22. Hampir Menuju Akhir

310 61 4
                                    

"Vic, lo belum jawab pertanyaan gue."

Sam menghalangi langkah kaki Vicky yang baru saja mau menyentuh pintu kamarnya. Maka dara berusia 19 tahun itupun memundurkan tubuhnya kebelakang, menatap sosok dihadapannya ini dengan tatapan seolah hendak melayangkan protes, namun berakhir hanya dengan sunyi yang melanda keduanya.

"Kenapa sih hal kayak gitu aja harus dipertanyain?" Tanya Vicky balik, dan Sam hanya terdiam tidak membalas sepatah katapun.

"Kak Sam kakaknya Johny, dan Kak Sam juga baik. Masa iya Vicky harus bilang ke orang-orang kalau kakak nyebelin? Kakak jahat? Bikin Vicky sampai mimpi buruk dan lain-lain?!" Sambung gadis itu lagi, memberi pernyataan lanjutan akan statement-nya barusan.

"Cuman buat mengakhiri semuanya ini aja Vic. Bikin seolah-olah lo benci sama gue, dan setelah itu kita putus. Beres kan? Orang-orang jadi gak bertanya-tanya tentang alasan putusnya kan?" Balas Sam kepada Vicky.
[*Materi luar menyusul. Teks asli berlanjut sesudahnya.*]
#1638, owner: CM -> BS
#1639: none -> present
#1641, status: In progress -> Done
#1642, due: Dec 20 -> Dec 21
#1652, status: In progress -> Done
Namun sayangnya, mengucapkan kata putus dari mulutnya tidak bisa semudah Sam mengatakan kalimat itu. Bahkan kini Vicky hanya mengulum bibir rapat-rapat dan menunduk sebelum menggeleng kuat-kuat. Tidak, ia masih belum bisa bertindak sejauh itu.

"Vic, ayolah..." Sam nampak memelas.

"Kenapa harus Vicky yang bikin seolah-olah Kakak orang jahat disini? Lagipula yang mulai semua ini kan kakak? Kakak yang pertama kali bilang ke orang-orang kalau kita pacaran, jadi Kakak juga yang akhiri semuanya. Jangan paksa Vicky buat ngomong sesuatu yang Vicky gak suka."
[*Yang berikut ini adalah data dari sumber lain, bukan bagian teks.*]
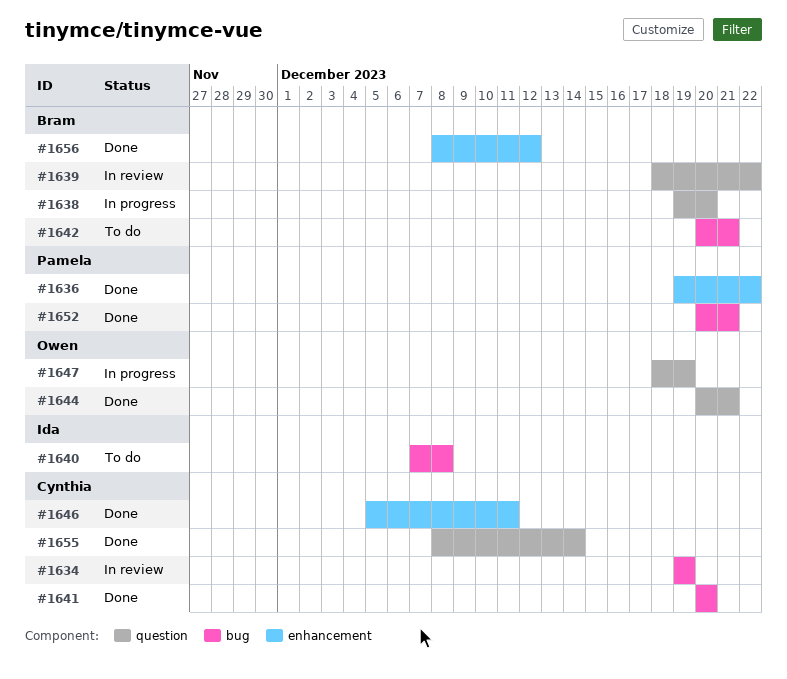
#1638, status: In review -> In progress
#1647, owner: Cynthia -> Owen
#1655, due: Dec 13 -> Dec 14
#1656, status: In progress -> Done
"Vic? Lo seriusan gak bisa bilang kayak gitu doang? Padahal disini gue mikirin lo, gue gak mau reputasi lo jelek di kampus." Sam nampak bernafas dengan tempo cepat, pertanda emosinya ikut terpancing sekarang. "Apa kata orang-orang kalau tahu yang mutusin itu gue? Mereka pasti mikir yang enggak-enggak tentang lo kalau fakta kita putus keluar dari mulut gue."

"Terus, apa bedanya kalau keluar dari mulut Vicky? Reputasi Kak Sam juga bakal jelek."
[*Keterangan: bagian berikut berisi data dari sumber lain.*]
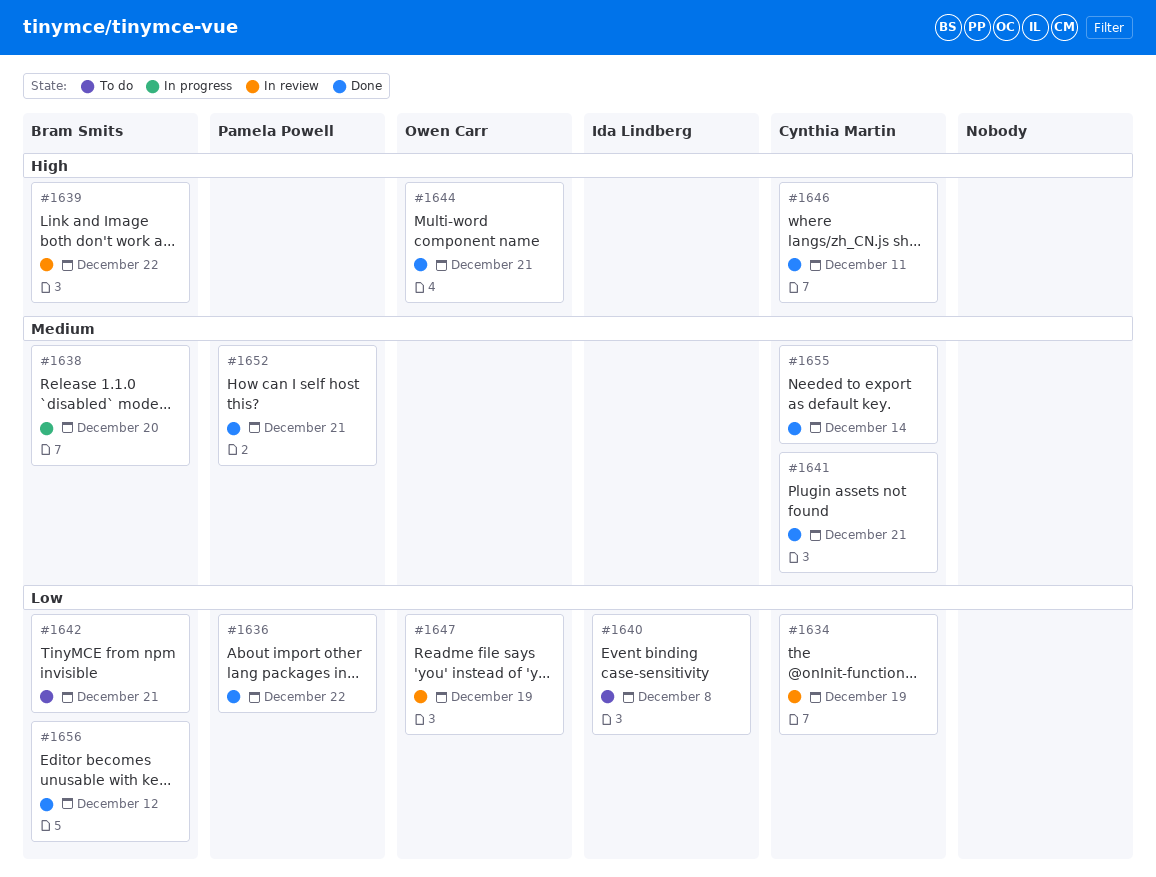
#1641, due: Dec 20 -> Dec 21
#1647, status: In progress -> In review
"Gue gak peduli Vic, toh sebentar lagi gue bakalan keluar. Tapi lo? Lo masih panjang perjalanannya disini, dan lo juga perempuan, bisa-bisa harga diri lo di cap remeh sama cowok-cowok lain yang mungkin sekarang ini lagi suka sama lo, dan mereka lagi nunggu-nunggu kabar kita putus."

Seketika Vicky merasakan sesuatu yang tidak beres. Ia merasa sesak di dalam dadanya semakin menyiksa, dan sebulir air mata tanpa permisi mengalir pada pipinya begitu saja.

"Atau gak masalah kalau gue yang bilang ke orang-orang tentang kabar putus kita. Tapi gue bakal tetap bikin lo sebagai pemeran protagonisnya disini." Pria berkulit seputih susu itu mengangguk-angguk pelan dan tersenyum tipis ketika mendapatkan gong pada diskusi mereka di sore menuju malam hari ini.

Ya, hanya mereka berdua, di lorong apartemen yang sepi.

"Kenapa sih Kak Sam terlalu mikirin ini? Padahal bisa kan kita berdua gak mendapat nilai buruk dari teman-teman. Kenapa harus ada yang dikorbankan?" Tanya Vicky lagi, dengan suara bindeng akibat menahan tangis. Tapi anehnya, Sam masih belum bertanya alasan mengapa gadis itu menitikkan air mata sampai detik ini.

"Memang lo punya rencana apa Vic?" Tanya Sam yang akhirnya mengalah.

"Kita diemin aja semuanya, mereka gak perlu tahu kabar kita putus atau lanjut. Bahkan sekalipun kak Jayden sama kak Aysha pacaran, terus kak Sam lulus, kita anggap aja perjanjian ini angin lalu. Bisa kan?"

"Angin lalu? Ck! Vic, gue gak mau terjebak di hal-hal kayak begini. Mending jelas-jelas kita akhiri dan semuanya selesai."

"Terjebak?"

"Ya, terjebak."

"Bukannya disini seharusnya Vicky yang dijebak? Sementara kakak yang ngejebak Vicky?"